» **Work task**: Write every line below out again, exactly as given, but leave out the pictures.

» **Given information**:
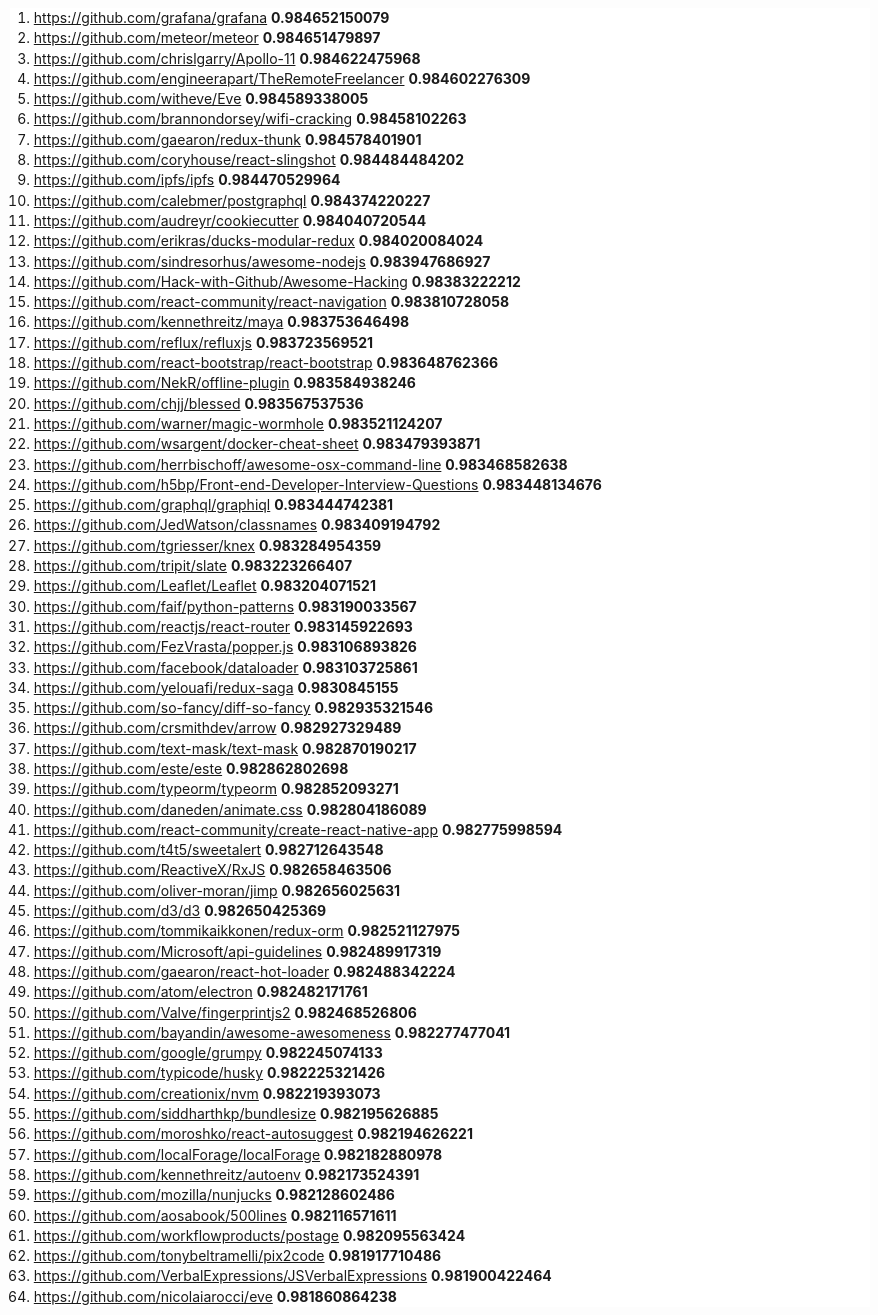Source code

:  1. https://github.com/grafana/grafana **0.984652150079**
 1. https://github.com/meteor/meteor **0.984651479897**
 1. https://github.com/chrislgarry/Apollo-11 **0.984622475968**
 1. https://github.com/engineerapart/TheRemoteFreelancer **0.984602276309**
 1. https://github.com/witheve/Eve **0.984589338005**
 1. https://github.com/brannondorsey/wifi-cracking **0.98458102263**
 1. https://github.com/gaearon/redux-thunk **0.984578401901**
 1. https://github.com/coryhouse/react-slingshot **0.984484484202**
 1. https://github.com/ipfs/ipfs **0.984470529964**
 1. https://github.com/calebmer/postgraphql **0.984374220227**
 1. https://github.com/audreyr/cookiecutter **0.984040720544**
 1. https://github.com/erikras/ducks-modular-redux **0.984020084024**
 1. https://github.com/sindresorhus/awesome-nodejs **0.983947686927**
 1. https://github.com/Hack-with-Github/Awesome-Hacking **0.98383222212**
 1. https://github.com/react-community/react-navigation **0.983810728058**
 1. https://github.com/kennethreitz/maya **0.983753646498**
 1. https://github.com/reflux/refluxjs **0.983723569521**
 1. https://github.com/react-bootstrap/react-bootstrap **0.983648762366**
 1. https://github.com/NekR/offline-plugin **0.983584938246**
 1. https://github.com/chjj/blessed **0.983567537536**
 1. https://github.com/warner/magic-wormhole **0.983521124207**
 1. https://github.com/wsargent/docker-cheat-sheet **0.983479393871**
 1. https://github.com/herrbischoff/awesome-osx-command-line **0.983468582638**
 1. https://github.com/h5bp/Front-end-Developer-Interview-Questions **0.983448134676**
 1. https://github.com/graphql/graphiql **0.983444742381**
 1. https://github.com/JedWatson/classnames **0.983409194792**
 1. https://github.com/tgriesser/knex **0.983284954359**
 1. https://github.com/tripit/slate **0.983223266407**
 1. https://github.com/Leaflet/Leaflet **0.983204071521**
 1. https://github.com/faif/python-patterns **0.983190033567**
 1. https://github.com/reactjs/react-router **0.983145922693**
 1. https://github.com/FezVrasta/popper.js **0.983106893826**
 1. https://github.com/facebook/dataloader **0.983103725861**
 1. https://github.com/yelouafi/redux-saga **0.9830845155**
 1. https://github.com/so-fancy/diff-so-fancy **0.982935321546**
 1. https://github.com/crsmithdev/arrow **0.982927329489**
 1. https://github.com/text-mask/text-mask **0.982870190217**
 1. https://github.com/este/este **0.982862802698**
 1. https://github.com/typeorm/typeorm **0.982852093271**
 1. https://github.com/daneden/animate.css **0.982804186089**
 1. https://github.com/react-community/create-react-native-app **0.982775998594**
 1. https://github.com/t4t5/sweetalert **0.982712643548**
 1. https://github.com/ReactiveX/RxJS **0.982658463506**
 1. https://github.com/oliver-moran/jimp **0.982656025631**
 1. https://github.com/d3/d3 **0.982650425369**
 1. https://github.com/tommikaikkonen/redux-orm **0.982521127975**
 1. https://github.com/Microsoft/api-guidelines **0.982489917319**
 1. https://github.com/gaearon/react-hot-loader **0.982488342224**
 1. https://github.com/atom/electron **0.982482171761**
 1. https://github.com/Valve/fingerprintjs2 **0.982468526806**
 1. https://github.com/bayandin/awesome-awesomeness **0.982277477041**
 1. https://github.com/google/grumpy **0.982245074133**
 1. https://github.com/typicode/husky **0.982225321426**
 1. https://github.com/creationix/nvm **0.982219393073**
 1. https://github.com/siddharthkp/bundlesize **0.982195626885**
 1. https://github.com/moroshko/react-autosuggest **0.982194626221**
 1. https://github.com/localForage/localForage **0.982182880978**
 1. https://github.com/kennethreitz/autoenv **0.982173524391**
 1. https://github.com/mozilla/nunjucks **0.982128602486**
 1. https://github.com/aosabook/500lines **0.982116571611**
 1. https://github.com/workflowproducts/postage **0.982095563424**
 1. https://github.com/tonybeltramelli/pix2code **0.981917710486**
 1. https://github.com/VerbalExpressions/JSVerbalExpressions **0.981900422464**
 1. https://github.com/nicolaiarocci/eve **0.981860864238**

» **Response**:
Source code

:  1. https://github.com/grafana/grafana **0.984652150079**
 1. https://github.com/meteor/meteor **0.984651479897**
 1. https://github.com/chrislgarry/Apollo-11 **0.984622475968**
 1. https://github.com/engineerapart/TheRemoteFreelancer **0.984602276309**
 1. https://github.com/witheve/Eve **0.984589338005**
 1. https://github.com/brannondorsey/wifi-cracking **0.98458102263**
 1. https://github.com/gaearon/redux-thunk **0.984578401901**
 1. https://github.com/coryhouse/react-slingshot **0.984484484202**
 1. https://github.com/ipfs/ipfs **0.984470529964**
 1. https://github.com/calebmer/postgraphql **0.984374220227**
 1. https://github.com/audreyr/cookiecutter **0.984040720544**
 1. https://github.com/erikras/ducks-modular-redux **0.984020084024**
 1. https://github.com/sindresorhus/awesome-nodejs **0.983947686927**
 1. https://github.com/Hack-with-Github/Awesome-Hacking **0.98383222212**
 1. https://github.com/react-community/react-navigation **0.983810728058**
 1. https://github.com/kennethreitz/maya **0.983753646498**
 1. https://github.com/reflux/refluxjs **0.983723569521**
 1. https://github.com/react-bootstrap/react-bootstrap **0.983648762366**
 1. https://github.com/NekR/offline-plugin **0.983584938246**
 1. https://github.com/chjj/blessed **0.983567537536**
 1. https://github.com/warner/magic-wormhole **0.983521124207**
 1. https://github.com/wsargent/docker-cheat-sheet **0.983479393871**
 1. https://github.com/herrbischoff/awesome-osx-command-line **0.983468582638**
 1. https://github.com/h5bp/Front-end-Developer-Interview-Questions **0.983448134676**
 1. https://github.com/graphql/graphiql **0.983444742381**
 1. https://github.com/JedWatson/classnames **0.983409194792**
 1. https://github.com/tgriesser/knex **0.983284954359**
 1. https://github.com/tripit/slate **0.983223266407**
 1. https://github.com/Leaflet/Leaflet **0.983204071521**
 1. https://github.com/faif/python-patterns **0.983190033567**
 1. https://github.com/reactjs/react-router **0.983145922693**
 1. https://github.com/FezVrasta/popper.js **0.983106893826**
 1. https://github.com/facebook/dataloader **0.983103725861**
 1. https://github.com/yelouafi/redux-saga **0.9830845155**
 1. https://github.com/so-fancy/diff-so-fancy **0.982935321546**
 1. https://github.com/crsmithdev/arrow **0.982927329489**
 1. https://github.com/text-mask/text-mask **0.982870190217**
 1. https://github.com/este/este **0.982862802698**
 1. https://github.com/typeorm/typeorm **0.982852093271**
 1. https://github.com/daneden/animate.css **0.982804186089**
 1. https://github.com/react-community/create-react-native-app **0.982775998594**
 1. https://github.com/t4t5/sweetalert **0.982712643548**
 1. https://github.com/ReactiveX/RxJS **0.982658463506**
 1. https://github.com/oliver-moran/jimp **0.982656025631**
 1. https://github.com/d3/d3 **0.982650425369**
 1. https://github.com/tommikaikkonen/redux-orm **0.982521127975**
 1. https://github.com/Microsoft/api-guidelines **0.982489917319**
 1. https://github.com/gaearon/react-hot-loader **0.982488342224**
 1. https://github.com/atom/electron **0.982482171761**
 1. https://github.com/Valve/fingerprintjs2 **0.982468526806**
 1. https://github.com/bayandin/awesome-awesomeness **0.982277477041**
 1. https://github.com/google/grumpy **0.982245074133**
 1. https://github.com/typicode/husky **0.982225321426**
 1. https://github.com/creationix/nvm **0.982219393073**
 1. https://github.com/siddharthkp/bundlesize **0.982195626885**
 1. https://github.com/moroshko/react-autosuggest **0.982194626221**
 1. https://github.com/localForage/localForage **0.982182880978**
 1. https://github.com/kennethreitz/autoenv **0.982173524391**
 1. https://github.com/mozilla/nunjucks **0.982128602486**
 1. https://github.com/aosabook/500lines **0.982116571611**
 1. https://github.com/workflowproducts/postage **0.982095563424**
 1. https://github.com/tonybeltramelli/pix2code **0.981917710486**
 1. https://github.com/VerbalExpressions/JSVerbalExpressions **0.981900422464**
 1. https://github.com/nicolaiarocci/eve **0.981860864238**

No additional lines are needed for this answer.